Happy Mother’s Day
Published 12:01 am Sunday, May 8, 2011
Ninety-seven years ago today, the United States Congress designated the second Sunday of each May to be known as Mother’s Day. The official designation came four years after West Virginia declared it a holiday, and states followed quickly.
President Woodrow Wilson on May 9, 1914, issued a proclamation declaring the first national Mother’s Day as a day for Americans to show the flag in honor of those mothers whose sons had died in war.
It was war that inspired the creation of Mother’s Day, although an official observance was years away. Julia Ward Howe, who penned the “Battle Hymn of the Republic,” conceptualized Mother’s Day in an 1870 song. Legend is that Howe had become so distraught with the death and carnage of the Civil War, she called on mothers to come together in peace — and protest.
Howe tried unsuccessfully to have a Mother’s Day celebrated on July 4, but settled on June 2. In 1873, women’s groups in 18 American cities celebrated a day of peace. Howe funded many of the events, but most of them fell by the wayside after she stopped paying.

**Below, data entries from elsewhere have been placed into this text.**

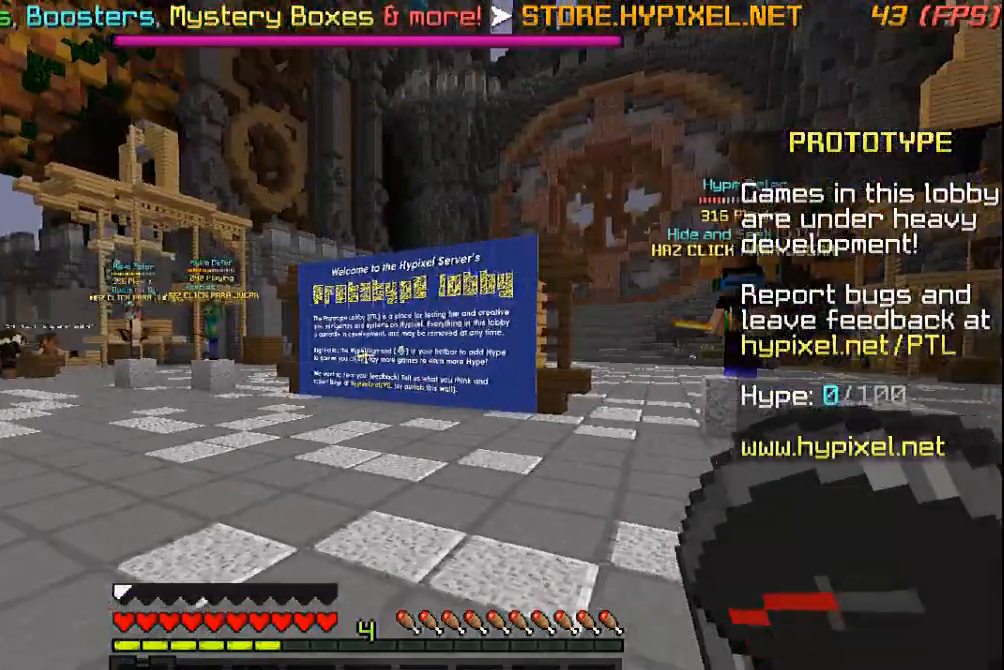
Gameplay with keyboard and mouse; each line is a JSON object with the keys and mouse buttons held at the frame after it. "events" lists presses ("down") and releases ("up") of "a", "d", "s", "w", "mouse_left" and "mouse_right" between this image and that frame as [ms after this image, input, new state], when the widget could be followed in between. "mouse_left", "mouse_right" = the "left", "right" buttons of the "mouse" list. No other keys are recorded. Fast repeated clicks can show as one long hold. Mouse movement is not recorded.
{"keys": ["w"], "mouse": [], "events": [[467, "w", "down"]]}
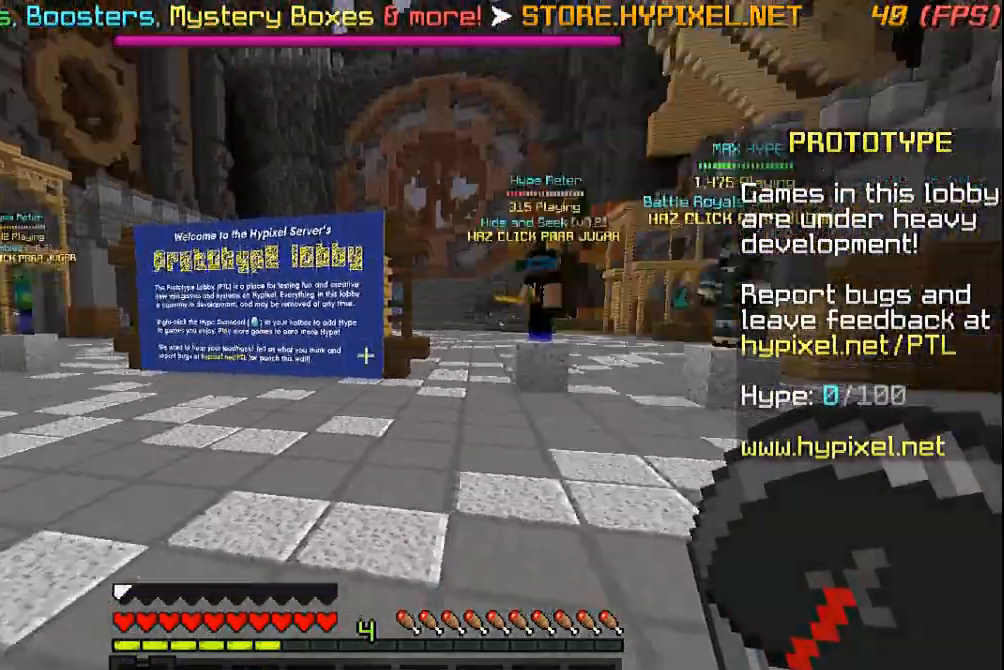
{"keys": ["a", "w"], "mouse": [], "events": [[267, "a", "down"]]}
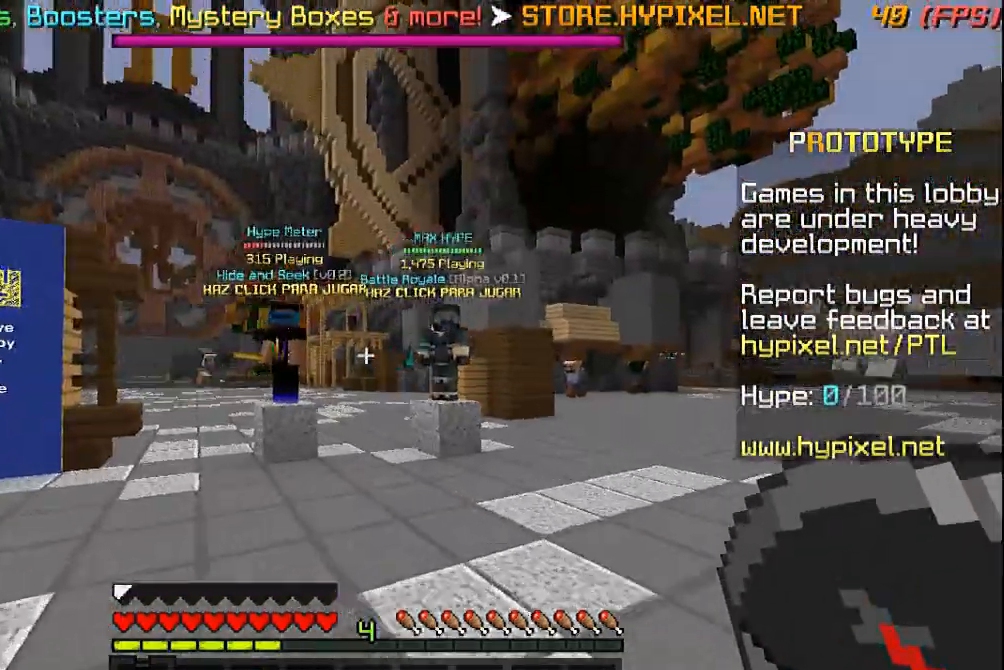
{"keys": ["a", "w"], "mouse": [], "events": [[133, "a", "up"], [233, "w", "up"], [367, "a", "down"], [367, "w", "down"]]}
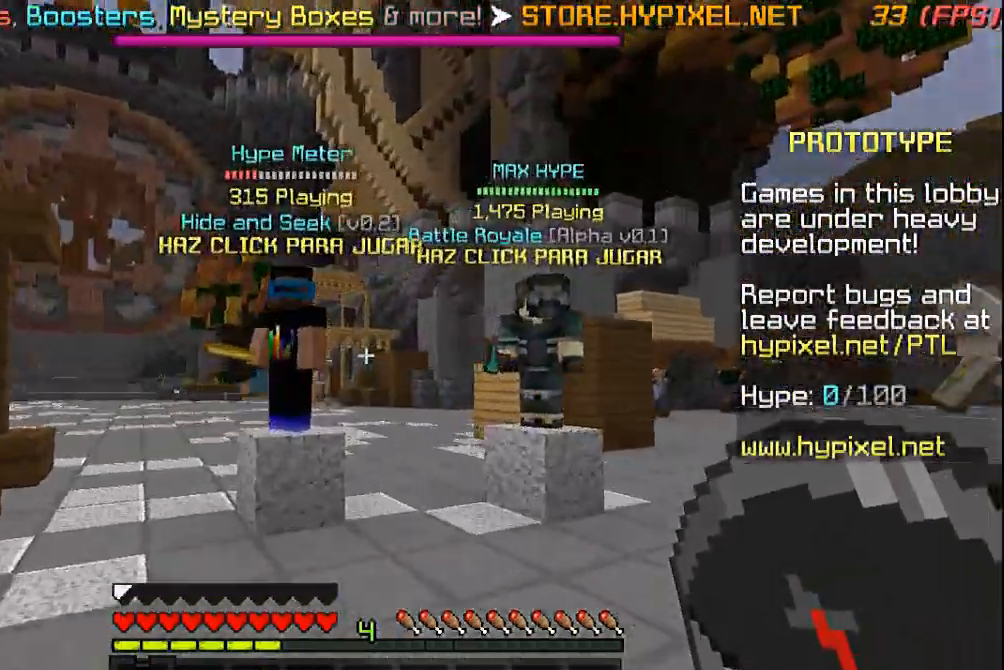
{"keys": [], "mouse": [], "events": [[33, "a", "up"], [133, "w", "up"]]}
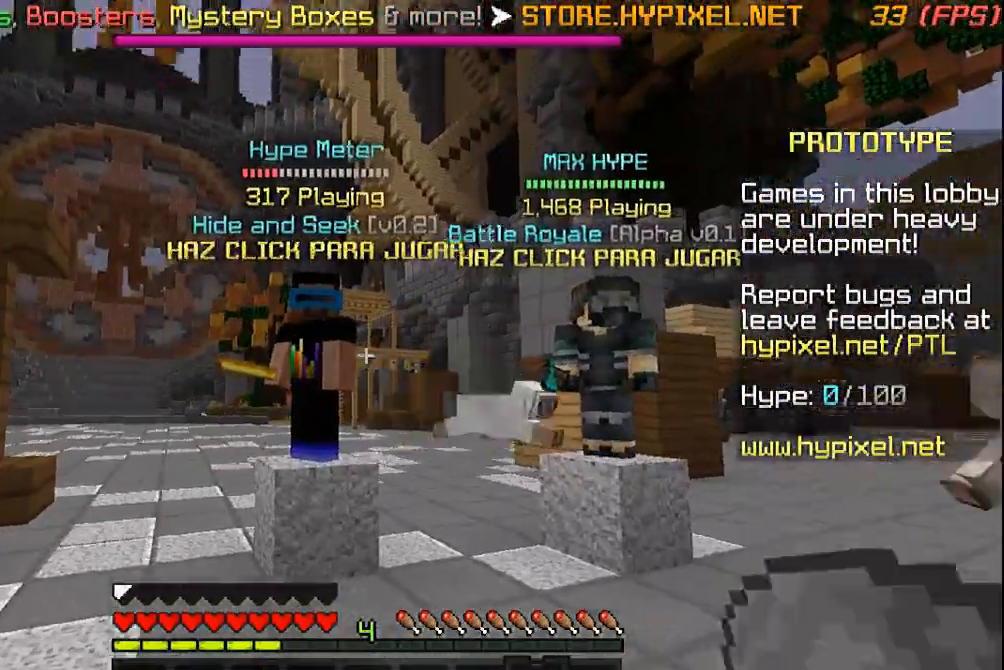
{"keys": ["w"], "mouse": [], "events": [[433, "w", "down"]]}
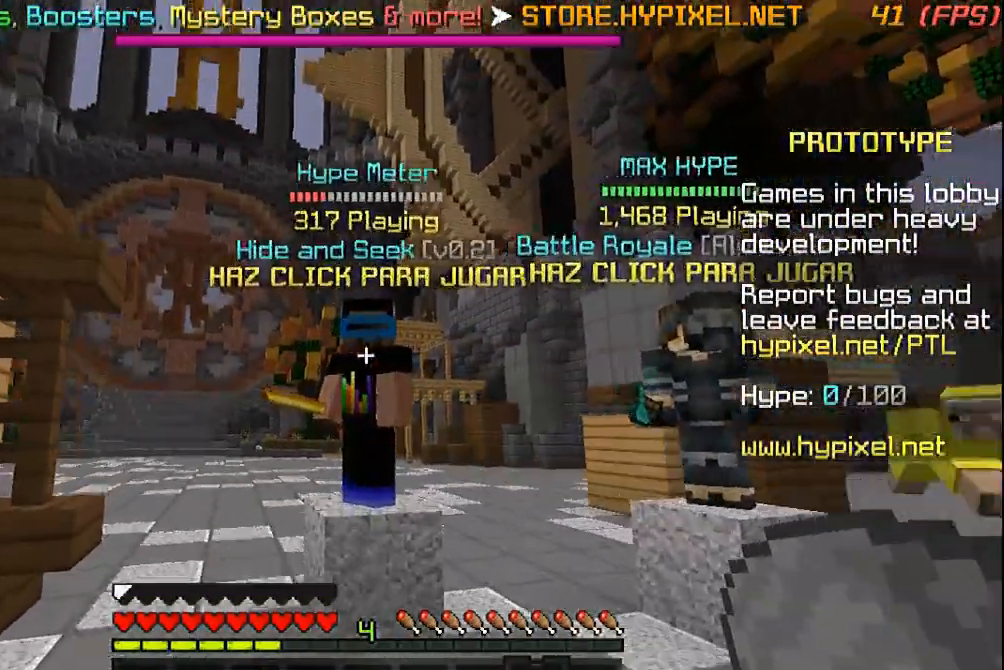
{"keys": ["d"], "mouse": [], "events": [[133, "w", "up"], [267, "d", "down"]]}
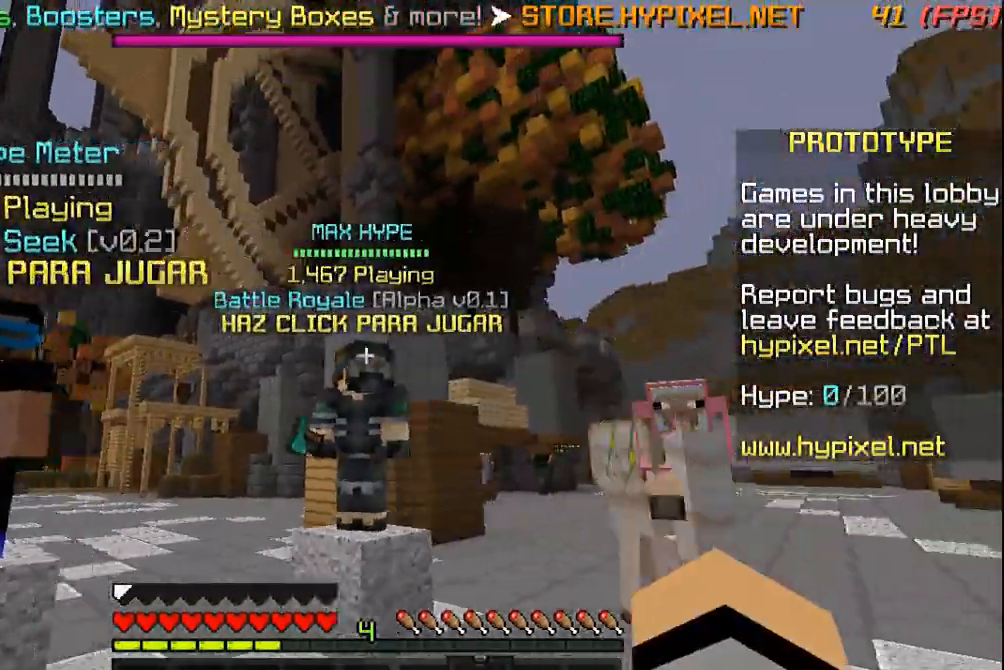
{"keys": [], "mouse": [], "events": [[333, "d", "up"]]}
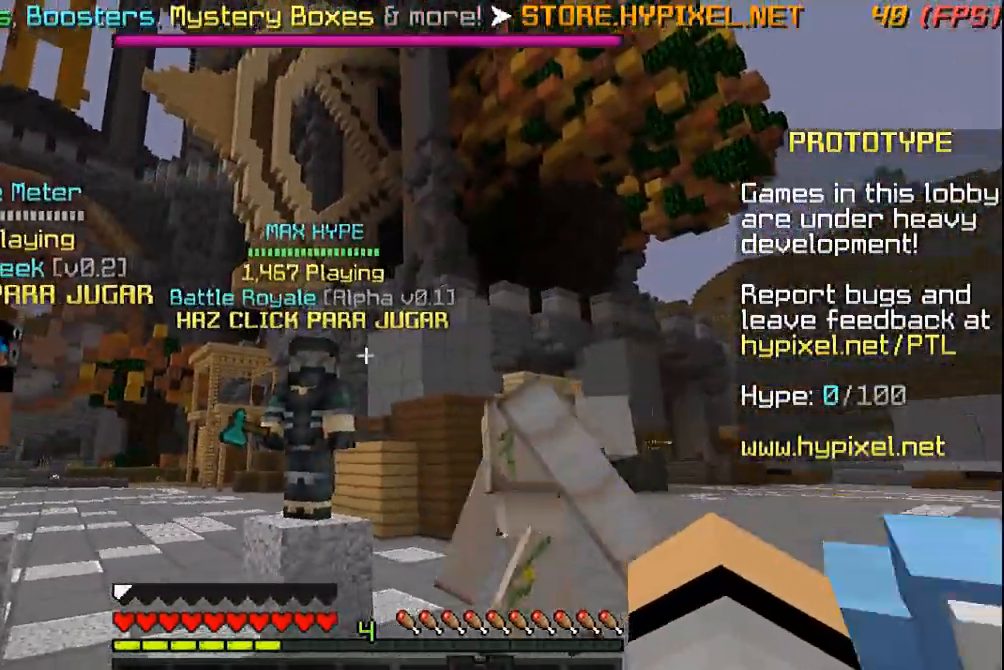
{"keys": ["w"], "mouse": [], "events": [[33, "w", "down"]]}
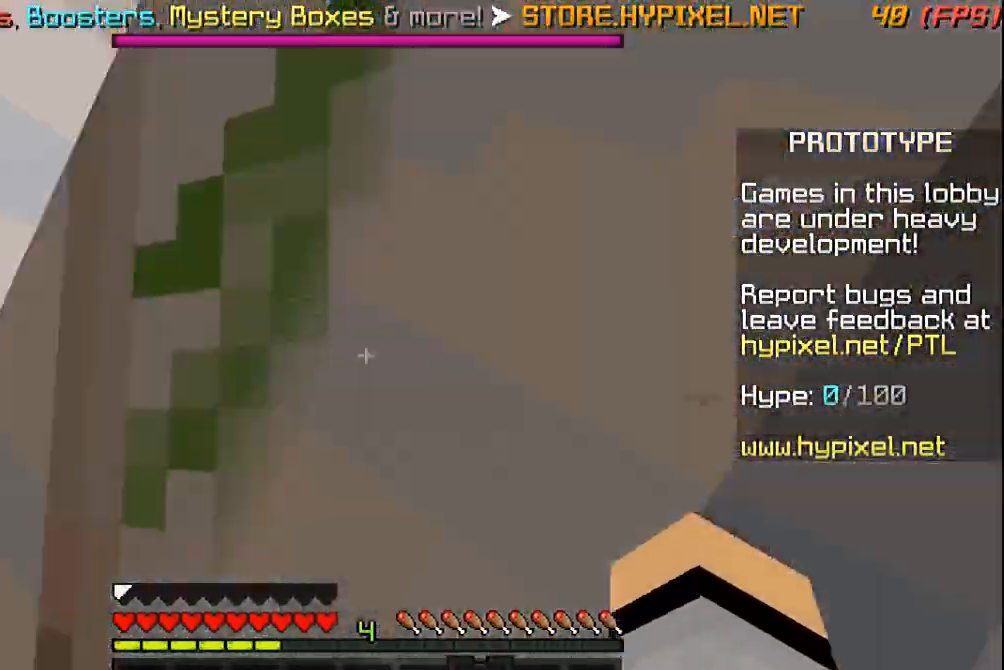
{"keys": ["a"], "mouse": ["right"], "events": [[133, "mouse_right", "down"], [133, "w", "up"], [333, "mouse_right", "up"], [367, "a", "down"], [467, "mouse_right", "down"]]}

West Virginian Anna M. Jarvis, whose mother, Anna Reeves Jarvis, also tried to get a national Mother’s Day in the late 1800s, revived the occasion. Jarvis’ first Mother’s Day celebration happened on May 10, 1908, a year before Congress declared the second Sunday in May as Mother’s Day.
In the years following the creation of the national holiday, Jarvis became disenfranchised because she thought commercialization was ruining the spirit of the holiday.
Ask most mothers, and they likely will tell you they want the coffee made for them, breakfast in bed, perhaps, and a sincere “I love you.” Mothers do a thankless job — happily. Many times their sacrifices for their children go unnoticed and certainly underappreciated.
Today we notice and appreciate. We join in wishing a happy Mother’s Day to each and every mother out there. Enjoy the day. It’s yours.